Wednesday, August 17, 2011

The price of wind


David Shukman, the BBC's environmental correspondent is getting excited about the completion of the Ormonde subsidy farm - thirty 5MW bird choppers planted off the coast near Barrow-in-Furness, rated at 150MW installed capacity.

What is remarkable about this project is the massive cost. Built at an estimated £500m, that is equivalent to roughly £3.3 billion per GW of installed capacity. Furthermore, while the developers - the Swedish power company Vattenfall – are claiming an optimistic load factor of 38 percent, with the annual production of 500 GWh, that still works out at less than half the average load factor of a nuclear installation, giving a net equivalent cost of £7.4 billion per GW.

If one were to deliver the entire renewables quota of 20 percent by this means – roughly 20GW delivered – the cost by 2020 would be in the order of £150 billion, not counting the infrastructure cost and the provision of spooling back-up – bringing the overall total close to £180 billion.

By comparison, the capital cost of nuclear plant to deliver the same net capacity would equate to about £60 billion (at its most pessimistic), something like a third of the total cost of offshore wind provision, or one sixth if relative life spans are taking into account – sixty years as against the 30 for a wind turbine.

Wind, of course, does not have an ongoing fuel cost, but a working surmise is that the massively expensive maintenance and component renewal over life will be roughly equivalent to the running cost of a nuclear plant, which explains the continued need for a massive subsidy for wind-generated electricity.

With the ROC currently standing at £39.99 per KWh – and a double ROC paid for offshore generation – the annual subsidy for this development will be in the order of £40 million, if they meet their 38 percent load factor.

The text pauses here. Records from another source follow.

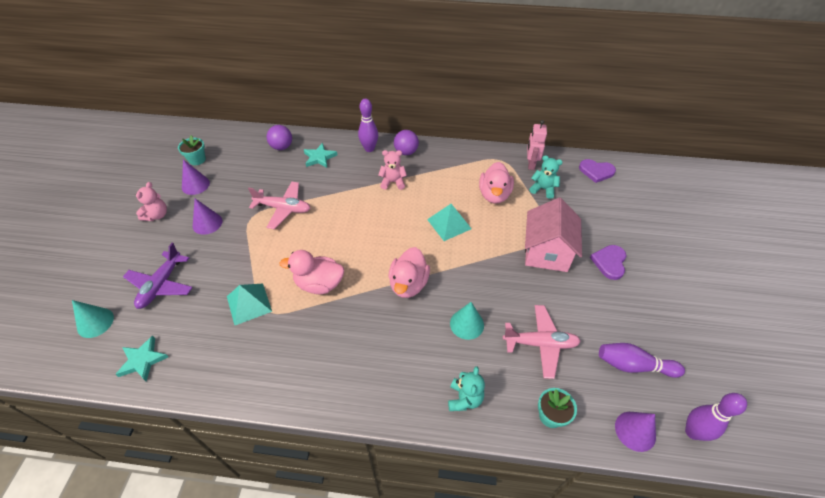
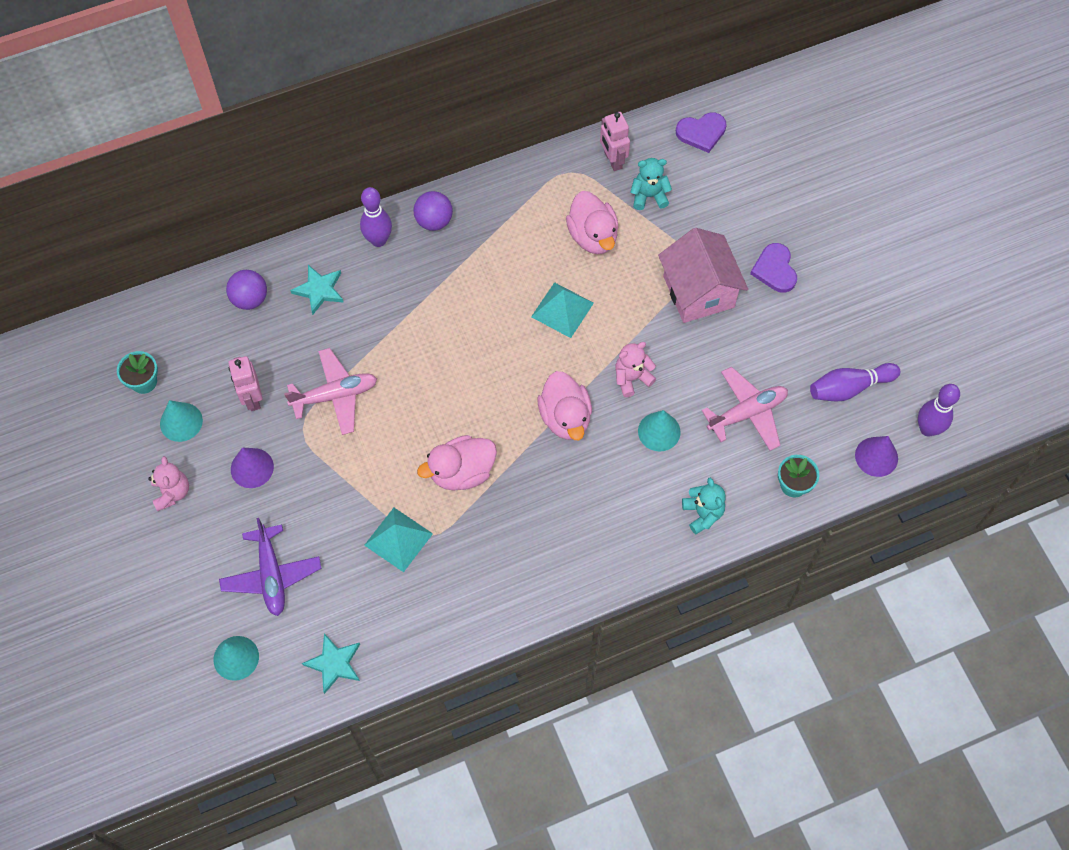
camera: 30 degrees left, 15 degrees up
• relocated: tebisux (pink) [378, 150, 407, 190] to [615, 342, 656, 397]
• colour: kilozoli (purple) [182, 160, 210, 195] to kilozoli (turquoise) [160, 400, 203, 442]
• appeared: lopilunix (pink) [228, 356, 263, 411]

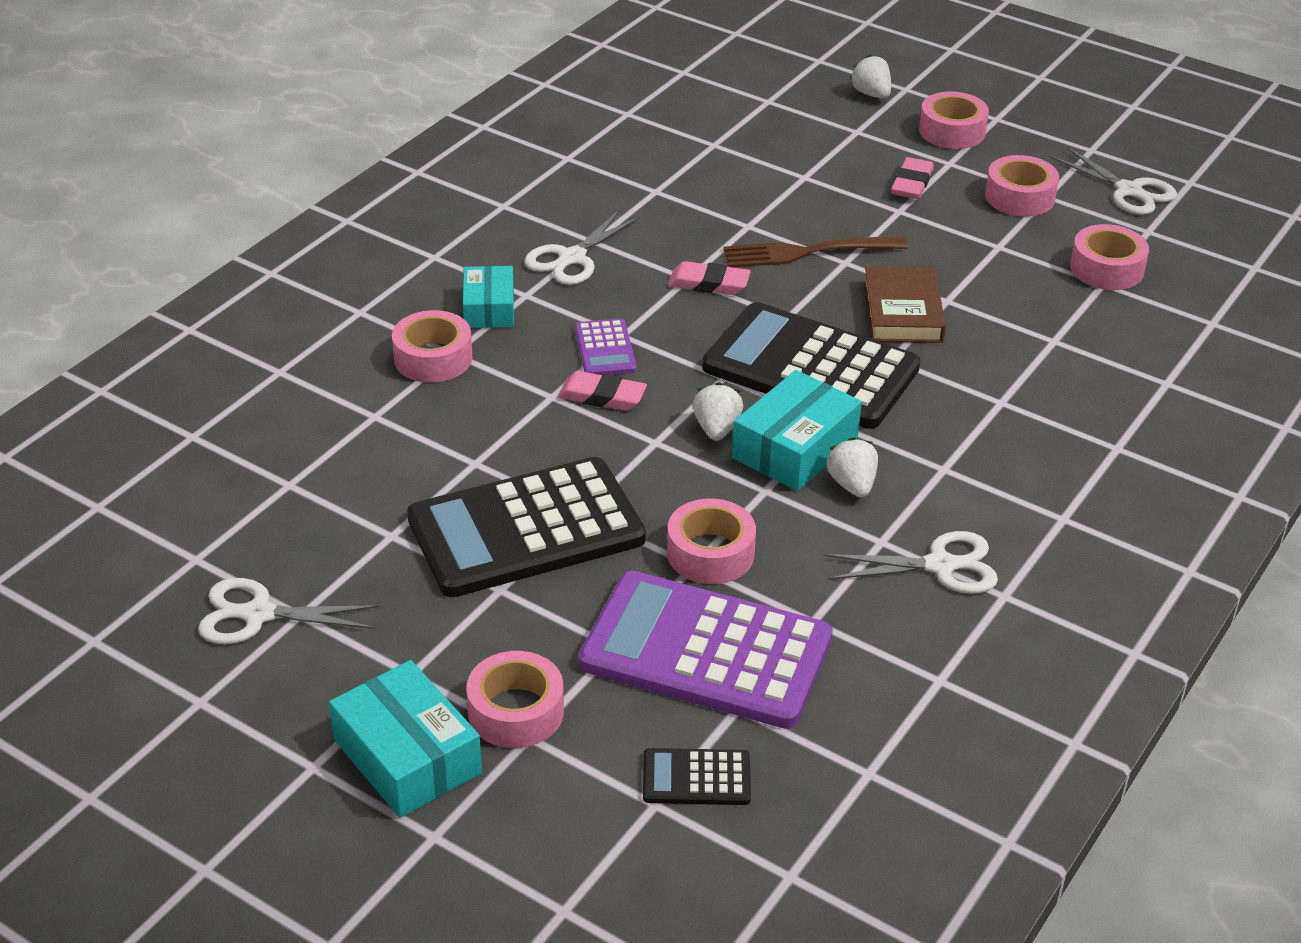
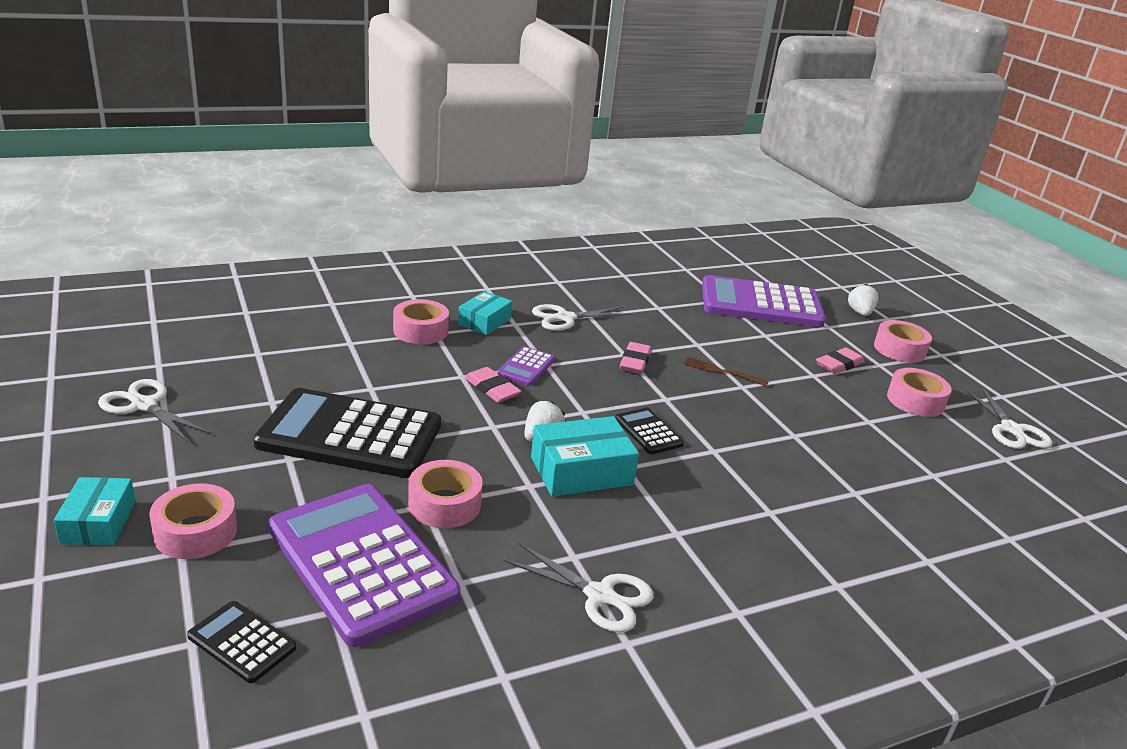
camera: 30 degrees right, 10 degrees down
• missing:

That means that this Swedish company will be extracting from the pockets of British electricity consumers.

One gets so used to large sums of money that a "mere" £40 million a year seems chicken-feed. To put it in perspective, the cost of running a medium-sized hospital trust is about £300 million a year and in the current environment of "cuts", one of the largest trusts, Oxfordshire, is having to slash its staff budget by £100 million over four years. During that time, this one wind farm will soak up £160 million in subsidies - £1.2 billion over its full life of 30 years.

Strangely enough, while the BBC is keen enough to supply data on building costs, it provides no details on the subsides extracted and certainly makes no comparisons with health funding.

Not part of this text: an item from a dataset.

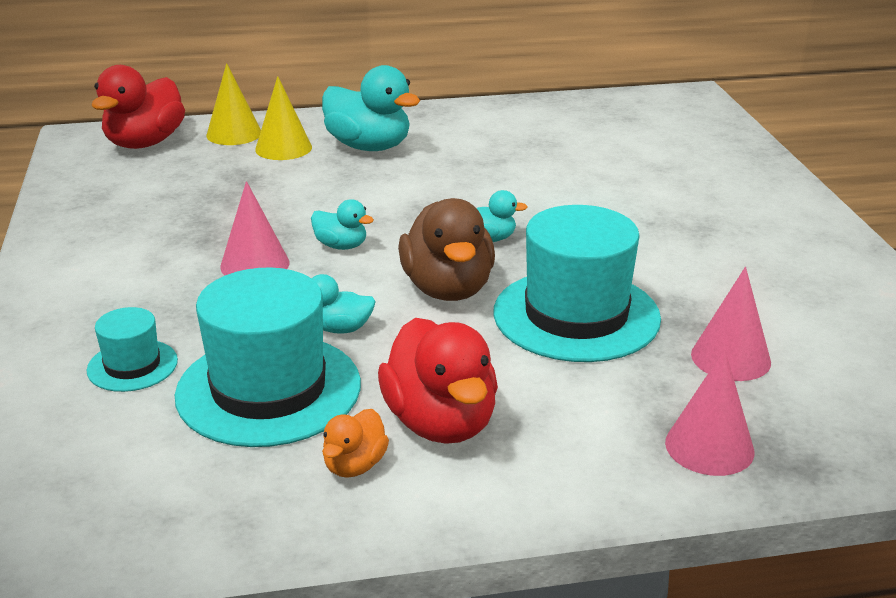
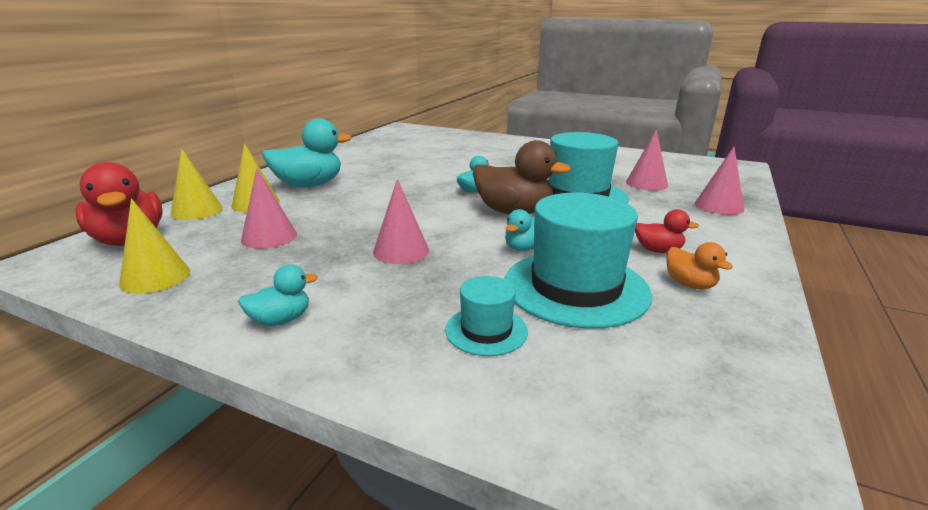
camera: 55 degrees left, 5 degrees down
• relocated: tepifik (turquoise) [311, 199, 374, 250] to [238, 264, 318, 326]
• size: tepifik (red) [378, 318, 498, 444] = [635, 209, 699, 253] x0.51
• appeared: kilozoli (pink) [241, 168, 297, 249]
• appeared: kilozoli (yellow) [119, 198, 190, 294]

It would take little imagination, though, to anticipate the outrage if people realised that their hard-pressed health trusts were having to shed staff and turn away patients, while offshore subsidy farms, Europe-wide are soaking up the equivalent of £800 million a year, and as much again to come, with the plants under construction.

This obscenity has to stop – but then so many things should stop. Our masters are no more responsive to this than they are to anything else, but it should be made very clear to the general population that, as long as NHS funding is being cut back and wind subsidies increased, the price of wind is death.